▽

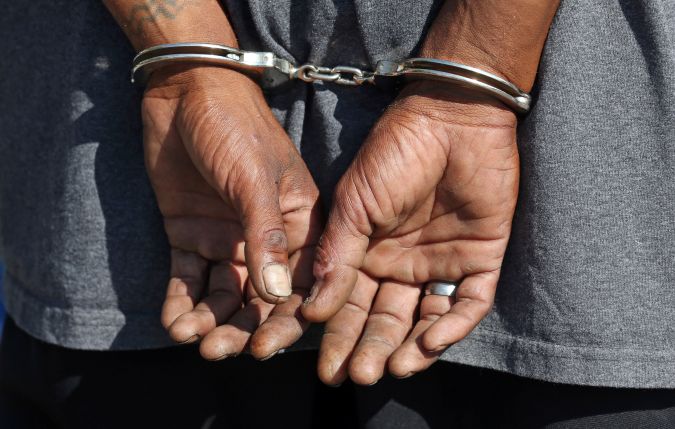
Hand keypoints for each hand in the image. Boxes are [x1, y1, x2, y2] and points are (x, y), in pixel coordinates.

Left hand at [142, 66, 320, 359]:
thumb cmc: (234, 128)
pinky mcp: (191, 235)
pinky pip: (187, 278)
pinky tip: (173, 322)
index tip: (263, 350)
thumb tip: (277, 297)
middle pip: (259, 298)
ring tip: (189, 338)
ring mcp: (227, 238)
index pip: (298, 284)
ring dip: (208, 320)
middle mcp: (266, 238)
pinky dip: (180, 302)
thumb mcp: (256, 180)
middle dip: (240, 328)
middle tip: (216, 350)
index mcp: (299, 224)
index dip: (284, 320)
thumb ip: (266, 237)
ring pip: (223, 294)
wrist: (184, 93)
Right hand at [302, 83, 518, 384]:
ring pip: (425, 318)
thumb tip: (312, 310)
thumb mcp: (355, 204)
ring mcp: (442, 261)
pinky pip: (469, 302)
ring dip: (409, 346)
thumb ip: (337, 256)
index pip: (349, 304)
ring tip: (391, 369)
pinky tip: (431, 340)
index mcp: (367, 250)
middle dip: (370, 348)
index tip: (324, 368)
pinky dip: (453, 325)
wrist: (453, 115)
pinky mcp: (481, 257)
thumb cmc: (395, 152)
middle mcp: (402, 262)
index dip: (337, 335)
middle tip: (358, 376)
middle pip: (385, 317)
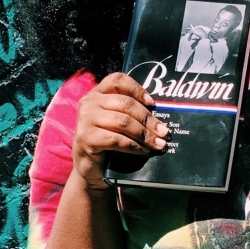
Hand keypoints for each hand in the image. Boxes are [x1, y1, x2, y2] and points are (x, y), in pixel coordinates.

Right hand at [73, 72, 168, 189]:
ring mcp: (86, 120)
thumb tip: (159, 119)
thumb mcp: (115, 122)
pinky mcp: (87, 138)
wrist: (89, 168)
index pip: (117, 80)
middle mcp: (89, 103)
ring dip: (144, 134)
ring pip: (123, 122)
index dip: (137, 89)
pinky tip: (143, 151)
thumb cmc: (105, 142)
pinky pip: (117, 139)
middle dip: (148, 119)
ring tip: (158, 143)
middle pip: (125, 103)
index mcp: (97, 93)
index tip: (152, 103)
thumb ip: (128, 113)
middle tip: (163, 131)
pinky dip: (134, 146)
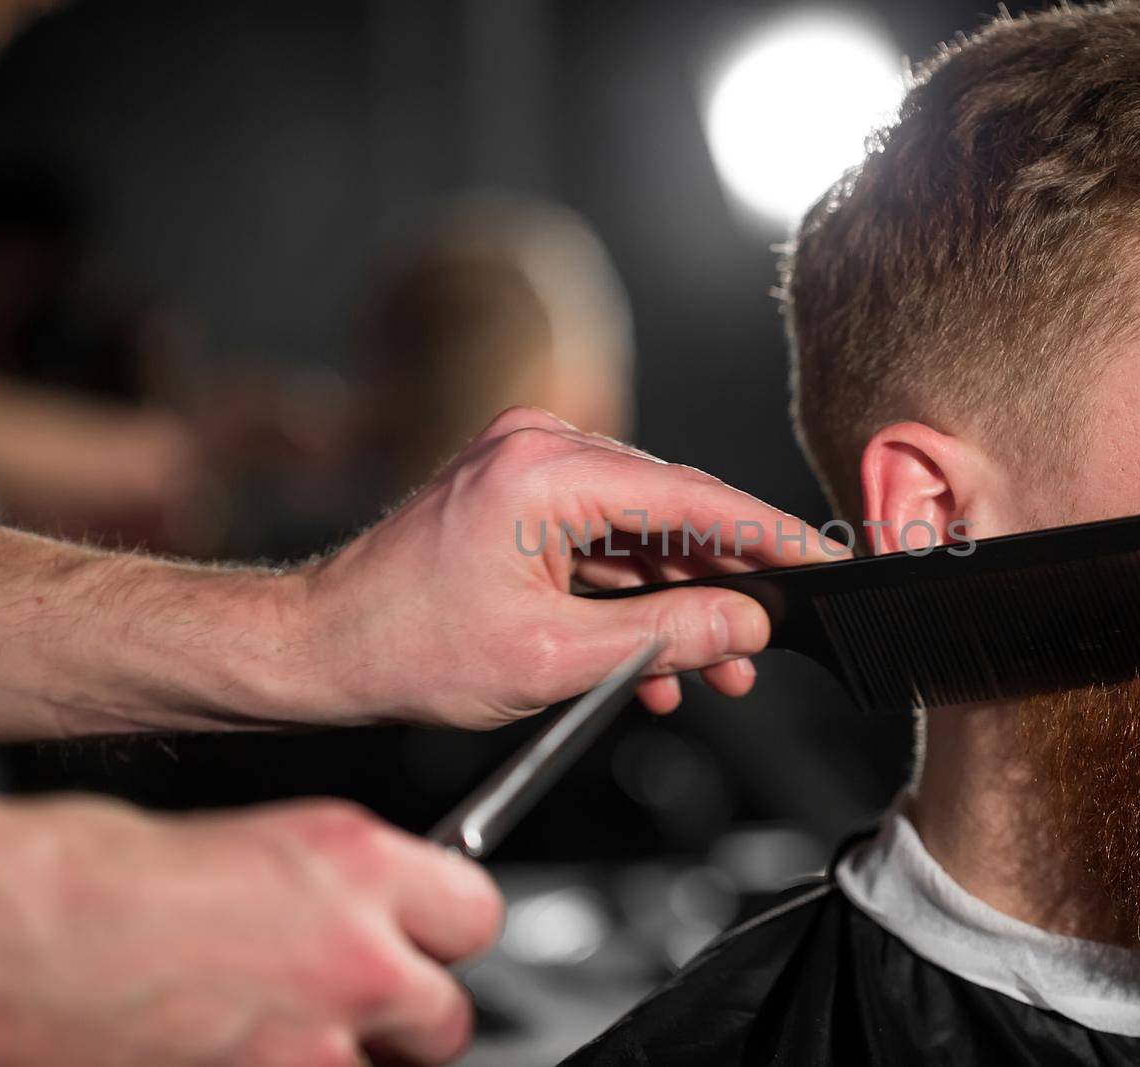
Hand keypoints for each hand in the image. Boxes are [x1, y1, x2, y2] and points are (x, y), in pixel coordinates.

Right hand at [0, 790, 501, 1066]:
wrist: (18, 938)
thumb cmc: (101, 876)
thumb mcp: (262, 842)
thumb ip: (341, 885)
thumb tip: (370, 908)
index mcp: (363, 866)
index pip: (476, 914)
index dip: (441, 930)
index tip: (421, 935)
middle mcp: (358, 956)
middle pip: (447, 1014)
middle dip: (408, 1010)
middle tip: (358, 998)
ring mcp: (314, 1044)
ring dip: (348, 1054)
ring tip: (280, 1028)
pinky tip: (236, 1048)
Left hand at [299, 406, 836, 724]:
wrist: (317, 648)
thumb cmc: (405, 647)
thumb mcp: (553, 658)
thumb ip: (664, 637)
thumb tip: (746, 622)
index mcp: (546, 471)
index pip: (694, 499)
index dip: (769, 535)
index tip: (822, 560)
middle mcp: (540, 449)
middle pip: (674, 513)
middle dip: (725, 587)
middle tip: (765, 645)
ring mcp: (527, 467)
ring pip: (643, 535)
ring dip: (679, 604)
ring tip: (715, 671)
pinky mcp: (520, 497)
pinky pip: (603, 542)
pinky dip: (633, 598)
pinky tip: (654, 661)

△
▽

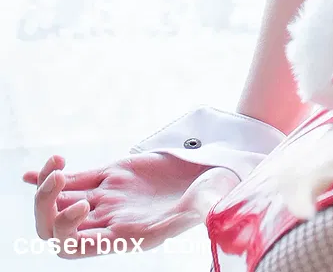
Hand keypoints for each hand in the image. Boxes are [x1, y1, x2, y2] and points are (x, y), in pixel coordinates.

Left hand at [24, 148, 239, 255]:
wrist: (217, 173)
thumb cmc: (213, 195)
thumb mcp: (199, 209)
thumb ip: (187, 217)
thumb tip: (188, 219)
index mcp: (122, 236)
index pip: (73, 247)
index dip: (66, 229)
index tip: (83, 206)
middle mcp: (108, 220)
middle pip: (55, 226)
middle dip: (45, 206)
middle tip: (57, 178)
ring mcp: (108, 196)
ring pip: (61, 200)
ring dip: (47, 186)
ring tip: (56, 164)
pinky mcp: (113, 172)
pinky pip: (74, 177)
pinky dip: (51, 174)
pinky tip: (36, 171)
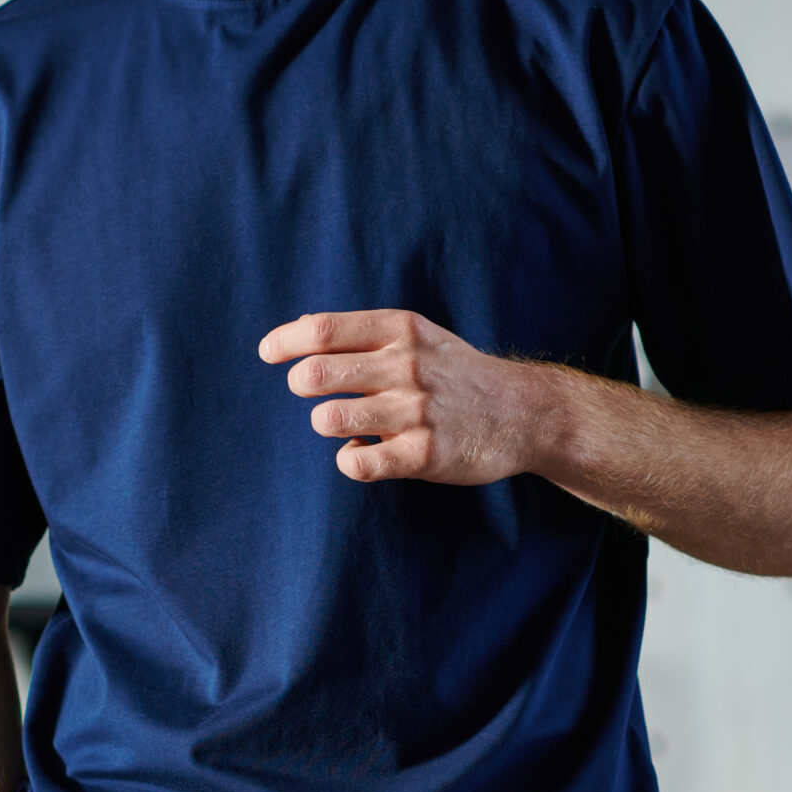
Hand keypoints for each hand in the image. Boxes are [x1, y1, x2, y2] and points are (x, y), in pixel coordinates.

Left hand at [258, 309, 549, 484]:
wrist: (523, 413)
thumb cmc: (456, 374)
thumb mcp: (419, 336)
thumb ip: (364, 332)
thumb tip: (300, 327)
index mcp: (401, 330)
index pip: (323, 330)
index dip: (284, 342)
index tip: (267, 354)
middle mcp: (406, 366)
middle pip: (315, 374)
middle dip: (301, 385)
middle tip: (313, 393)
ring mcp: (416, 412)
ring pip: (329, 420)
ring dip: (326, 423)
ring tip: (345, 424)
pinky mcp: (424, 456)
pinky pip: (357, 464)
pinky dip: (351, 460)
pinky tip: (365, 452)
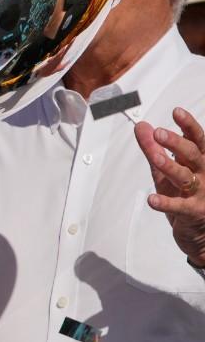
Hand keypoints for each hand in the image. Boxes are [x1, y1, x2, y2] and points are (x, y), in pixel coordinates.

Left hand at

△

PROBLEM TO WORK ON:
Which lines of the data contain the word "wrist"? Copy each one.

WRITTEN REPLY:
wrist: (184, 93)
wrist: (453, 115)
wrist: (89, 168)
wrist: (18, 938)
wrist: (317, 648)
wrist: (217, 173)
wrist: (523, 413)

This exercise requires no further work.